Nous aurons d’autres occasions d’expliciter les formes de ce nouvel élan-fusion partant de différents foyers. Pour l’heure, je voudrais suggérer que l’humilité en sera le premier mot. Quand j’en appelle à l’humilité de nous autres upécistes c’est pour dire que si nous avons été capables de préserver le Parti pendant les années de clandestinité, de le rebâtir et de le poser à nouveau face à un régime néocolonial qui pensait en avoir fini après la mort d’Ernest Ouandié, nous voyons bien, aussi, que nous n’avons pas encore réussi à surmonter nombre d’écueils que le régime de M. Biya a semé devant nous sans nous épargner aucun. Quand j’en appelle à l’humilité des compatriotes dont la fibre nationaliste résonne de l’appel des pères fondateurs de l’UPC, compatriotes qui cependant sont encore en dehors de nos rangs, c’est pour dire que si leurs analyses sont pertinentes et indiscutable leur courage face au pouvoir, ce sont des individualités, des clubs tout au plus qui ont leur utilité mais que l’on ne saurait substituer à une organisation solide, aguerrie et ramifiée. En face, n’oublions pas, se tient un pouvoir aux moyens considérables et qui voudrait s’enkyster pour toujours dans les tissus de la société.

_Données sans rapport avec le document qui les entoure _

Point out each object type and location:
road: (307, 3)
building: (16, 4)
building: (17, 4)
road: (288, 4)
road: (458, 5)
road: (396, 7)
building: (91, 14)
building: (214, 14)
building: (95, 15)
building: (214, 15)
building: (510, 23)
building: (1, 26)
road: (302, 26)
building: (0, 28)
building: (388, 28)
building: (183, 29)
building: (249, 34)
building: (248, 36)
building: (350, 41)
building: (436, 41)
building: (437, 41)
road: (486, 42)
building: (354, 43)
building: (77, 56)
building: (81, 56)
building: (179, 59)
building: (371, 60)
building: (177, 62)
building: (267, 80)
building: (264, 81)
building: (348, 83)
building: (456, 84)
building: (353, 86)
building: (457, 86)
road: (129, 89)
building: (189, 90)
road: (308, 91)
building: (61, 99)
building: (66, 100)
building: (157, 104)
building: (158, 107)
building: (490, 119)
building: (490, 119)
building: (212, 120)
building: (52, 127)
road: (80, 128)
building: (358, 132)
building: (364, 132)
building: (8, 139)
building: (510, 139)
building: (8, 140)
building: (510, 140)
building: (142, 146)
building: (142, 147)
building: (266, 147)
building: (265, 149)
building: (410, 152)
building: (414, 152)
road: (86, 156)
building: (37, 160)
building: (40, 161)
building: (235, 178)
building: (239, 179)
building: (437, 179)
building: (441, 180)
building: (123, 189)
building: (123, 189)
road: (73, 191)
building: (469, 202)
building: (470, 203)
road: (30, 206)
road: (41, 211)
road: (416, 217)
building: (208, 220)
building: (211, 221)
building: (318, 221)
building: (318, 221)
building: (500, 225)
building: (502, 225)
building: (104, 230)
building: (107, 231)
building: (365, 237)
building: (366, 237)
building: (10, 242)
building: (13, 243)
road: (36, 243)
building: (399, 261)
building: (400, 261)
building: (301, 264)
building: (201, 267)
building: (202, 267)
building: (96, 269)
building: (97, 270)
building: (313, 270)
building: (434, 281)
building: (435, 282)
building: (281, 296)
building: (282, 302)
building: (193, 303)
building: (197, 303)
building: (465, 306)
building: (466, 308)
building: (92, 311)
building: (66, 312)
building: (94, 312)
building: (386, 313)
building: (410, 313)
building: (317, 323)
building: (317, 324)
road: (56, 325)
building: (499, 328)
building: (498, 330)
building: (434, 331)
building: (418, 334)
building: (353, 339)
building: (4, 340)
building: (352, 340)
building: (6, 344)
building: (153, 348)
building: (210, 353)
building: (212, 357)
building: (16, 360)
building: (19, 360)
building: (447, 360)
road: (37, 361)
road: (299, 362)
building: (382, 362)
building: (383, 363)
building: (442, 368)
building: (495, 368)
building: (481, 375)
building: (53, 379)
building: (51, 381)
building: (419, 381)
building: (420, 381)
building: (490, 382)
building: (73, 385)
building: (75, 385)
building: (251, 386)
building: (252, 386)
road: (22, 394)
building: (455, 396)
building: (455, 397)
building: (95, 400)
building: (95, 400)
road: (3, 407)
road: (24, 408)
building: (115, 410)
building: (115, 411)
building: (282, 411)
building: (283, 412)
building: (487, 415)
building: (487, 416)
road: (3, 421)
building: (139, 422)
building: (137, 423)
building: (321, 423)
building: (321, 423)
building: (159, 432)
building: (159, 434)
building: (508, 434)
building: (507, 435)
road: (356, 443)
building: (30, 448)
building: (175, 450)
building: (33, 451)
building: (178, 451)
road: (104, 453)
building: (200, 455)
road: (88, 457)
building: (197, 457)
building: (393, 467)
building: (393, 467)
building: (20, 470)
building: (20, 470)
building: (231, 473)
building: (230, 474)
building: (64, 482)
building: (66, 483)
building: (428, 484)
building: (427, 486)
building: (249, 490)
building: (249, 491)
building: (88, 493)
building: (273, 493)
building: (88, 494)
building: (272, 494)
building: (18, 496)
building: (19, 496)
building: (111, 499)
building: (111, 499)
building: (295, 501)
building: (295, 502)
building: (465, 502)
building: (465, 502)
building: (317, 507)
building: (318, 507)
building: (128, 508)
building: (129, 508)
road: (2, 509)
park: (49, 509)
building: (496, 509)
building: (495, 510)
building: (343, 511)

« La lutte des peuples qui nous ont devancés a fait école. Elle nous enseigne que rien ne s’obtient sans l’union et l’esprit de sacrifice(5). »
Albert Moutoudou
Homme politique.
Le 11 mars 2014
(1) Le tronc-commun de cette « famille » est formé des militants jeunes et anciens  ayant activement travaillé dans la clandestinité entre 1970 et 1990 pour éviter à l’UPC de disparaître ; vers la fin des années 1980, se sont joints à ces militants d’autres anciens upécistes qui furent orphelins du Parti pendant les années de M. Ahidjo et au début de celles de M. Biya. Cette branche a gardé l’appellation d’UPC. Toutefois cette « famille » n’est pas uniforme non plus. Il y a eu en trois occasions à ma connaissance des tentatives de constitution de nouveaux partis distincts dont un seul subsiste aujourd’hui : le Manidem créé en 1995. En nous quittant pour créer leur nouveau parti, nos ex-camarades ont gardé le sigle Manidem tout en transformant sa signification : Manidem (Mouvement Africain pour la Nouvelle Indépendance et la Démocratie, créé en 1995) est différent de Manidem (Manifeste National pour l’Instauration de la Démocratie, créé en 1974). Ce dernier fut à la fois un rassemblement de patriotes (front-uni) et une sorte de pépinière d’où l’UPC tirait les meilleurs éléments pour se reconstituer.
(2) Encore moins, cela va sans dire, par un rituel de commémoration de la réunification tous les cinquante-trois ans.
(3) Pour n’évoquer qu’un des domaines parmi d’autres où la souveraineté du Kamerun vis-à-vis de l’extérieur est en défaut c’est le domaine la monnaie que nous utilisons, le franc CFA. A ce propos j’invite à lire la vigoureuse interpellation de M. Babissakana : « Lettre de réforme aux Chefs d’Etat des quinze (15) pays membres de la Zone franc ».
(4) BDC : Bloc Démocratique Camerounais, Parti de Louis-Paul Aujoulat, l’éminence grise des plans de la France coloniale sur le Kamerun fut  à cause de sa mission le maître d’œuvre de la promotion des élites favorables à la France, notamment de la promotion de MM. Ahidjo et Biya. UC : Union Camerounaise, UNC : Union Nationale Camerounaise, tous deux partis de M. Ahidjo.   
(5) Ruben Um Nyobé : Conditions historiques du mouvement de libération dans les pays coloniaux, 1951.